### Task instructions
Your output should consist solely of the lines from the one with "right shoulder: (353, 319)" through the end of the records, reproduced exactly, both ends included.

[Landmark coordinate records]
----------------------------------------
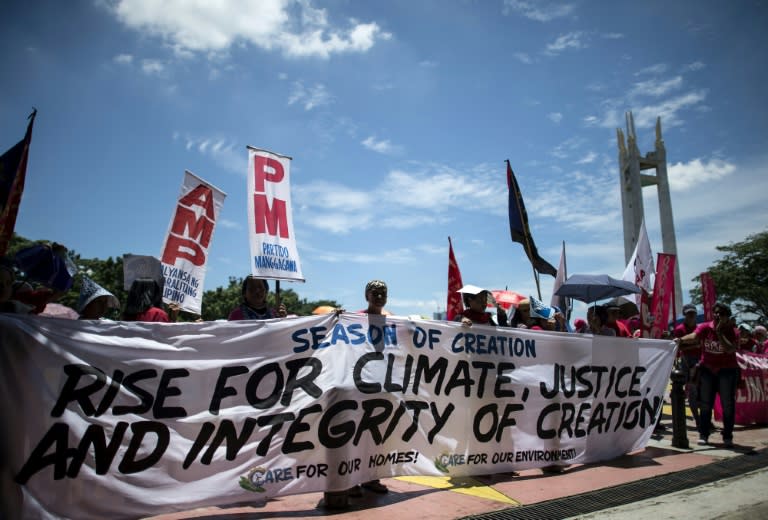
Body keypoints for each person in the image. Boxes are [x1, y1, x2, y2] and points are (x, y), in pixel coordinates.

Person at [324, 280, 390, 510]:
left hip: (380, 387)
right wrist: (336, 316)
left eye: (383, 293)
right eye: (375, 292)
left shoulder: (391, 321)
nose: (379, 296)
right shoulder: (353, 319)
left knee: (376, 434)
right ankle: (352, 480)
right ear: (366, 295)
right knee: (356, 433)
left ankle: (371, 478)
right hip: (356, 387)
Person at [674, 301, 739, 447]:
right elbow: (694, 336)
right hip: (708, 370)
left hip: (727, 371)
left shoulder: (733, 331)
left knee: (727, 404)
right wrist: (680, 340)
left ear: (727, 317)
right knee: (705, 404)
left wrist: (719, 332)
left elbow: (729, 349)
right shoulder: (705, 327)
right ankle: (704, 434)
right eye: (715, 312)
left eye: (721, 314)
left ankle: (727, 436)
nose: (717, 316)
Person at [673, 304, 701, 430]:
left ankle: (702, 418)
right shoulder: (679, 329)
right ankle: (697, 419)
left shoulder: (699, 328)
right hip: (687, 362)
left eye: (693, 314)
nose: (691, 316)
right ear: (685, 315)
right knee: (692, 391)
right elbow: (678, 347)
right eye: (689, 314)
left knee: (702, 391)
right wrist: (694, 346)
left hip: (700, 362)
----------------------------------------
### Output for this task
right shoulder: (353, 319)
left knee: (376, 434)
right ankle: (352, 480)
right ear: (366, 295)
right knee: (356, 433)
left ankle: (371, 478)
right hip: (356, 387)
Person at [674, 301, 739, 447]:
right elbow: (694, 336)
right hip: (708, 370)
left hip: (727, 371)
left shoulder: (733, 331)
left knee: (727, 404)
right wrist: (680, 340)
left ear: (727, 317)
right knee: (705, 404)
left wrist: (719, 332)
left elbow: (729, 349)
right shoulder: (705, 327)
right ankle: (704, 434)
right eye: (715, 312)
left eye: (721, 314)
left ankle: (727, 436)
nose: (717, 316)
Person at [673, 304, 701, 430]:
left ankle: (702, 418)
right shoulder: (679, 329)
right ankle: (697, 419)
left shoulder: (699, 328)
right hip: (687, 362)
left eye: (693, 314)
nose: (691, 316)
right ear: (685, 315)
right knee: (692, 391)
right elbow: (678, 347)
right eye: (689, 314)
left knee: (702, 391)
right wrist: (694, 346)
left hip: (700, 362)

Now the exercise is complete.